The magazine continued: “The GR Yaris is a new pint-sized champion among affordable, road-going, any-weather driver’s cars (and) every bit as good to drive as you might have been hoping it would be”.
However, there is one key difference in the opposing reviews which may have gone unnoticed by many fans.
The YouTube channel tested the regular Toyota GR Yaris – the same type as the first 1000 examples that sold out in Australia within a week.
Autocar UK tested the higher-spec Toyota GR Yaris with limited-slip front and rear differentials, stickier Michelin tyres, and lighter wheels (this version is called Circuit Pack in the UK and will be called Rallye when it arrives in Australia next year, price is yet to be announced).
As an aside, in New Zealand, Toyota has for now decided to only import the high grade GR Yaris with limited-slip differentials, grippier tyres, and lighter alloy wheels.
To be clear, the example tested in Japan by the YouTubers was the 1.6-litre turbo all-wheel-drive version that will initially be sold in Australia, not the extremely basic trim grade sold in Japan only with the 1.5-litre engine, CVT automatic, and front-drive layout from the regular Yaris. You can see how the variants compare in Japan here.
When CarAdvice tested both high performance versions of the GR Yaris back-to-back last year on a race track – where the difference is most apparent – we pleaded with Toyota to bring in the top-spec Level Two version, either instead of the Level One car or to sell alongside it.

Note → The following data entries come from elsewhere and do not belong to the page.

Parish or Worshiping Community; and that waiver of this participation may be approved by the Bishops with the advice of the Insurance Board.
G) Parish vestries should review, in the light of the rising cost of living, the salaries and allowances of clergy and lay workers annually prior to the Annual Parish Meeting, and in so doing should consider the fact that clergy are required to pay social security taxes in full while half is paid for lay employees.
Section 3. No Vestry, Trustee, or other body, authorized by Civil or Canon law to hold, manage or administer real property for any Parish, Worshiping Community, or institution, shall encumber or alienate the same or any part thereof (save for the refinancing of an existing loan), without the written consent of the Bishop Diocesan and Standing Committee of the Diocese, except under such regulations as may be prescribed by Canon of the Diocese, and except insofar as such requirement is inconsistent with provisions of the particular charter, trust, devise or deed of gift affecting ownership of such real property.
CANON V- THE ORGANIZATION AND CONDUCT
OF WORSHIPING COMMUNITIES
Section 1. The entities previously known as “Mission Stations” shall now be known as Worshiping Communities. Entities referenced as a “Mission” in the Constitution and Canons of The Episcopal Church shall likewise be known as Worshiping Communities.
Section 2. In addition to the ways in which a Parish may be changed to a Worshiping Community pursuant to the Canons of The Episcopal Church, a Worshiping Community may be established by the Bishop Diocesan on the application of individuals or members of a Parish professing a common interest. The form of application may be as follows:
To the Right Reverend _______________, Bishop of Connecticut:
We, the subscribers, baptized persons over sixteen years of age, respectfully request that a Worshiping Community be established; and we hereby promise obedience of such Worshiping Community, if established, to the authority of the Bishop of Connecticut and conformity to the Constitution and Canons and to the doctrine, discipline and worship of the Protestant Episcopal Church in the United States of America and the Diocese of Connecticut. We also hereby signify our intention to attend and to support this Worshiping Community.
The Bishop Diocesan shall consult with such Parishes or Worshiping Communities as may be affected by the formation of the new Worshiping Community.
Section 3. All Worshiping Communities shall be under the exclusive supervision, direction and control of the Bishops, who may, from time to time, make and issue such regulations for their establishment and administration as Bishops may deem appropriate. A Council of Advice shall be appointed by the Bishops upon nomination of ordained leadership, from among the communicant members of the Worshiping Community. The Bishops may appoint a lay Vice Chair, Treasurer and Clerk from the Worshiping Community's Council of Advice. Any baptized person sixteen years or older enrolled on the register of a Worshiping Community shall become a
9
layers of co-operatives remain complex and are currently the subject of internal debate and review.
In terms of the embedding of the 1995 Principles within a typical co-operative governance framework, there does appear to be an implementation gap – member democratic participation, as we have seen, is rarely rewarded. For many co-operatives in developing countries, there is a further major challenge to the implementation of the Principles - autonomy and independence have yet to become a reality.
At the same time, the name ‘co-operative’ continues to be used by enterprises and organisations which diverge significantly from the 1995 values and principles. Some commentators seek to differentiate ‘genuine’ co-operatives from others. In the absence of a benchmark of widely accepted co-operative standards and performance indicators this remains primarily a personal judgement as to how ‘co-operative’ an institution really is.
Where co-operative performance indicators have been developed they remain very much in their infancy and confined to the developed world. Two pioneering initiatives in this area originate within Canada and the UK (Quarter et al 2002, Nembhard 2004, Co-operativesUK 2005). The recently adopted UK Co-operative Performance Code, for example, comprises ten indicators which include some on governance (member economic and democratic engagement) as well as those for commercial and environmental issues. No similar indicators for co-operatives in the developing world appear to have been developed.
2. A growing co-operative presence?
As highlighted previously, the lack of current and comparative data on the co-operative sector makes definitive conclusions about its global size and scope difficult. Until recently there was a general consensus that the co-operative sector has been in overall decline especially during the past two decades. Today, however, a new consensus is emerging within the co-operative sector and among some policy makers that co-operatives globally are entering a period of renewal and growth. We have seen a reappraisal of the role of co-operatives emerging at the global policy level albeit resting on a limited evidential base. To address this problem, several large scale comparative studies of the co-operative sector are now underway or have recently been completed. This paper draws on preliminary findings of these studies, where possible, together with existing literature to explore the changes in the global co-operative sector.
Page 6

We wrote at the time: “For what it’s worth, we reckon if there is only one roll of the dice, Toyota should opt for the GR Yaris with the works, not the watered-down version. Enthusiast hot-hatch buyers know their stuff, and there’s no way Toyota will be able to hide the GR Yaris Performance Pack from view. It’s not as if they don’t have the internet.”
We will get to sample the Level One version of the Toyota GR Yaris on local roads in a couple of weeks, when we will bring you our first first drive impressions on familiar roads. The Level Two version (dubbed Rallye locally) is due here in the first half of next year.